前言: 项目需求,还是之前那个缺陷检测的项目,因为要落地到实际生产线上,所以pytorch模型要进行部署,因为libtorch在使用的时候不知道啥原因不能用opencv,所以试试转onnx模型再用dnn模块进行推理,记录一下。
参考
import torch
import torchvision
# torch_model = torchvision.models.resnet50(pretrained=True) # pytorch模型加载
torch_model = torch.load("epoch_40.pth")['model'] # load自己的模型
batch_size = 1 #批处理大小
input_shape = (3,224,224) #输入数据
# set the model to inference mode
torch_model.eval().cuda()
x = torch.randn(batch_size,*input_shape).cuda() # 生成张量
export_onnx_file = "resnet50----.onnx" # 目的ONNX文件名
torch.onnx.export(torch_model,
x,
export_onnx_file,
opset_version=10,
do_constant_folding=True, # 是否执行常量折叠优化
input_names=["input"], # 输入名
output_names=["output"], # 输出名
dynamic_axes={
"input":{
0:"batch_size"}, # 批处理变量
"output":{
0:"batch_size"}})

- 给定材料 -
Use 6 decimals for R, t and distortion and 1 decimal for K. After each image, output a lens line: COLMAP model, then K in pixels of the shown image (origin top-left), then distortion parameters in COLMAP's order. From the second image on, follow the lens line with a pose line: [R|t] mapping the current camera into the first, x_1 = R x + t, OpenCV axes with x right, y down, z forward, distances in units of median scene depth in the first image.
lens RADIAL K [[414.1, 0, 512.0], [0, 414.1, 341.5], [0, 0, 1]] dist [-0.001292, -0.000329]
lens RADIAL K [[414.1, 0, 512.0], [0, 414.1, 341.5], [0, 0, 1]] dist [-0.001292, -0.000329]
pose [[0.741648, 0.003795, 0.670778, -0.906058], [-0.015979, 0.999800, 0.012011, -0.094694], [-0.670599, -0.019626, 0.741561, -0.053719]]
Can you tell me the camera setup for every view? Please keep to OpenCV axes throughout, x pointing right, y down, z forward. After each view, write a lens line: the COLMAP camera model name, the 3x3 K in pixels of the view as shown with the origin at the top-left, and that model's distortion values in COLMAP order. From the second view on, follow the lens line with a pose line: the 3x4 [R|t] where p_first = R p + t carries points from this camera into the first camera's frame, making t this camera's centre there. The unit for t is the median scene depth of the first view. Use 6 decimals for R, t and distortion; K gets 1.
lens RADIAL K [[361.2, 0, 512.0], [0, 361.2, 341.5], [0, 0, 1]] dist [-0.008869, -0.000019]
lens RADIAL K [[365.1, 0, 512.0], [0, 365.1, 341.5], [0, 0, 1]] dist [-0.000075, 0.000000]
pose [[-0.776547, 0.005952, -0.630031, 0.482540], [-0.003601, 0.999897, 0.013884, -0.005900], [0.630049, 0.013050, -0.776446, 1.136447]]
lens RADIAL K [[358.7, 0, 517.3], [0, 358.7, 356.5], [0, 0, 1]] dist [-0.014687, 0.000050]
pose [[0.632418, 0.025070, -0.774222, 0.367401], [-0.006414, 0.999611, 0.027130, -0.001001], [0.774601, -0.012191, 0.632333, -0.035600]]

- 练习任务 -
• A. 根据原文判断下列说法是否正确。每项回答"是"或"否",并原样引用原文中起决定作用的文字。
(i) 作者最终决定用 libtorch 配合 opencv 完成部署。
(ii) 导出模型时,批处理大小设为 1。
(iii) 导出 ONNX 文件时使用的 opset 版本是 11。
• B. 根据原文,用一到三句话说明作者为什么要把 pytorch 模型转成 onnx 模型,再用 dnn 模块推理。
• C. 根据原文回答下列问题,每行一问:
(i) 输入数据的形状是多少?
(ii) 目标 ONNX 文件名是什么?
(iii) 导出时指定的输入名和输出名分别是什么?

- 参考答案 -
• A.
(i) 否。"因为libtorch在使用的时候不知道啥原因不能用opencv,所以试试转onnx模型再用dnn模块进行推理"
(ii) 是。"batch_size = 1"
(iii) 否。"opset_version=10"

• B. 缺陷检测项目要落地到实际生产线上,所以 pytorch 模型需要部署。作者使用 libtorch 时,不知道什么原因不能用 opencv,于是改为把模型转成 onnx,再用 dnn 模块进行推理。

• C.
(i) (3,224,224)
(ii) resnet50----.onnx
(iii) 输入名是 "input",输出名是 "output"。